Aangezien de werkmeester een beslissing had moeten nemen op klagers verzoek, waarbij beoordelingsruimte bestaat, kan ook niet worden geoordeeld dat de uitsluiting van de arbeid één-op-één voortvloeit uit de huisregels. Tegen deze achtergrond heeft de beklagcommissie terecht inhoudelijk geoordeeld op het beklag (maar op andere gronden).

Inhoudelijke afweging
Ter zitting van de beklagcommissie heeft de directeur aangevoerd dat klager zijn advocaat op een ander moment op die dag had kunnen bellen, buiten de arbeidsuren om. Klager heeft niet toegelicht waarom dat geen reëel alternatief was. Het terugbelverzoek is ook niet overgelegd (wat wel had gekund, ervan uitgaande dat het een verzoek per e-mail is geweest). Het is dan ook niet aannemelijk geworden dat er zoveel spoed was dat klager niet kon wachten tot ná het arbeidsblok. Gelet op deze omstandigheden kon klager op zich worden tegengeworpen dat hij niet naar de arbeid is gegaan omdat hij zijn advocaat wilde spreken.

Conclusie
De werkmeester had een afgewogen beslissing moeten nemen op klagers verzoek en klager niet zonder meer het formulier ‘stoppen met werken’ moeten laten tekenen. Klager had – op zijn beurt – zijn verzoek om tijdens de arbeid met zijn advocaat contact op te nemen beter kunnen en moeten onderbouwen. Alles afwegend, vindt de beroepscommissie het redelijk dat klager voor enige tijd is uitgesloten van de arbeid, maar niet voor de duur van drie maanden. Daarom zal de beroepscommissie het beroep gegrond verklaren, de uitspraak van de beklagcommissie vernietigen en het beklag alsnog gegrond verklaren.
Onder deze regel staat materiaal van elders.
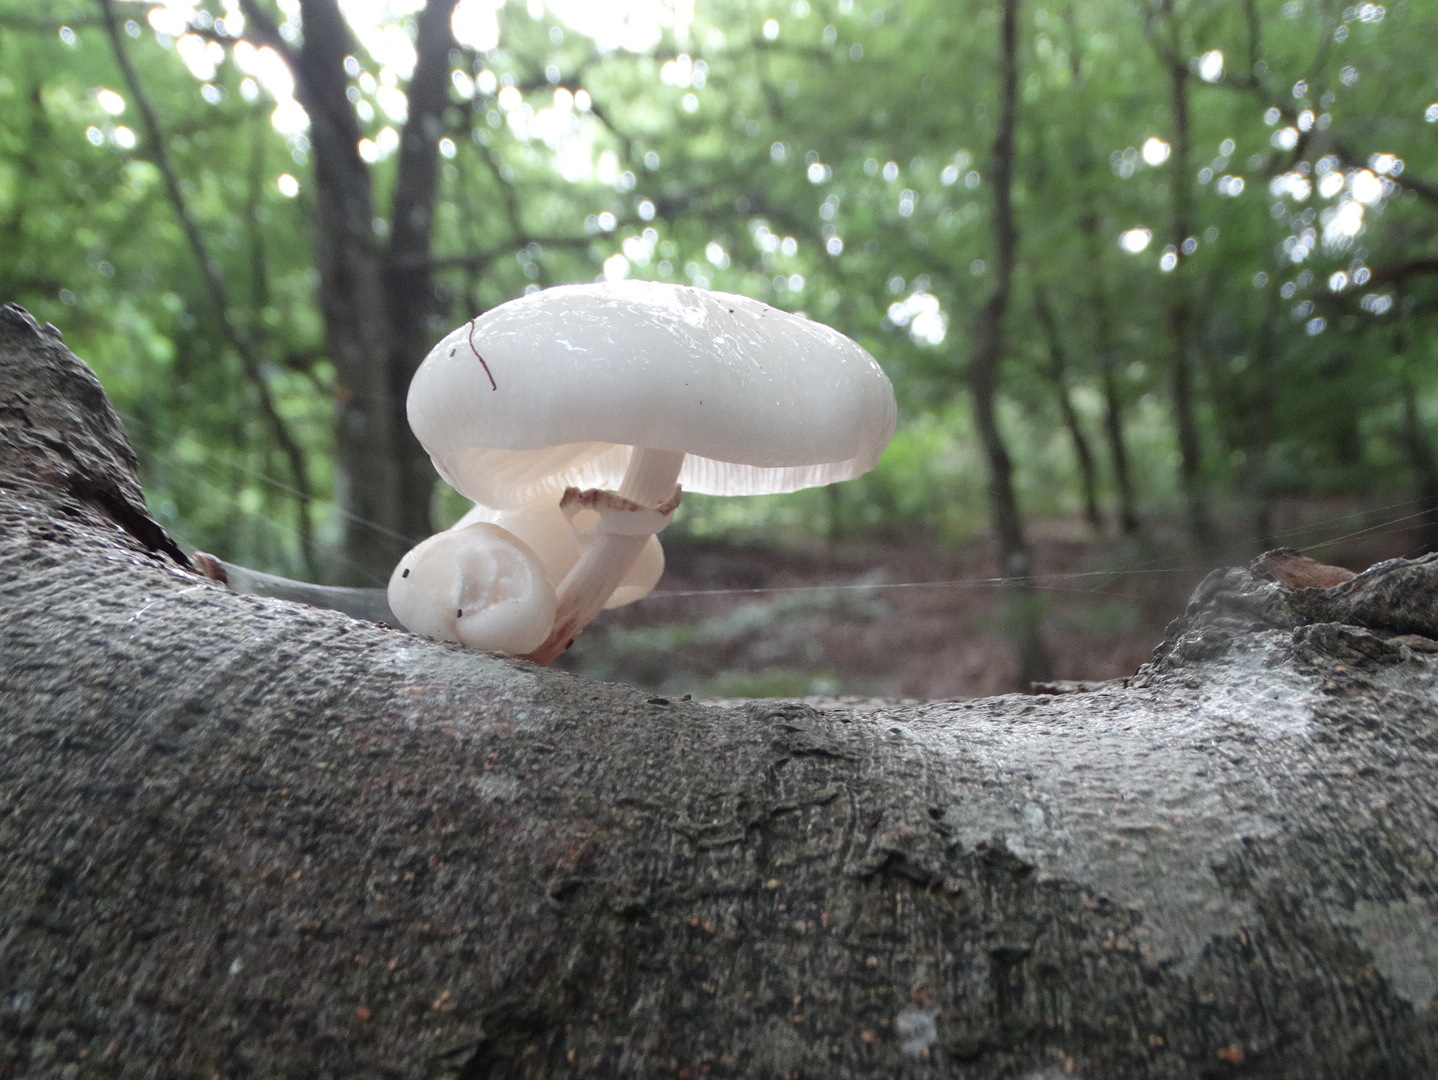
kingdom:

Nu de rechtsgevolgen van de bestreden beslissing niet meer ongedaan zijn te maken, komt klager een tegemoetkoming toe. De beroepscommissie gaat in dat kader uit van één maand terechte uitsluiting en twee maanden onterechte uitsluiting. De beroepscommissie zal de tegemoetkoming vaststellen op €50,-, te vermeerderen met het gemiste arbeidsloon in die periode.

 

4. De uitspraak
De beroepscommissie verklaart het beroep gegrond, vernietigt de uitspraak van de beklagcommissie en verklaart het beklag alsnog gegrond. Zij kent aan klager een tegemoetkoming toe van €50,-, te vermeerderen met het gemiste arbeidsloon in die periode.


Deze uitspraak is op 27 maart 2024 gedaan door de beroepscommissie, bestaande uit 
mr. F. Sieders, voorzitter, mr. F.H.J. van Gaal en mr. A. Jongsma, leden, bijgestaan door mr. P. de Vries, secretaris.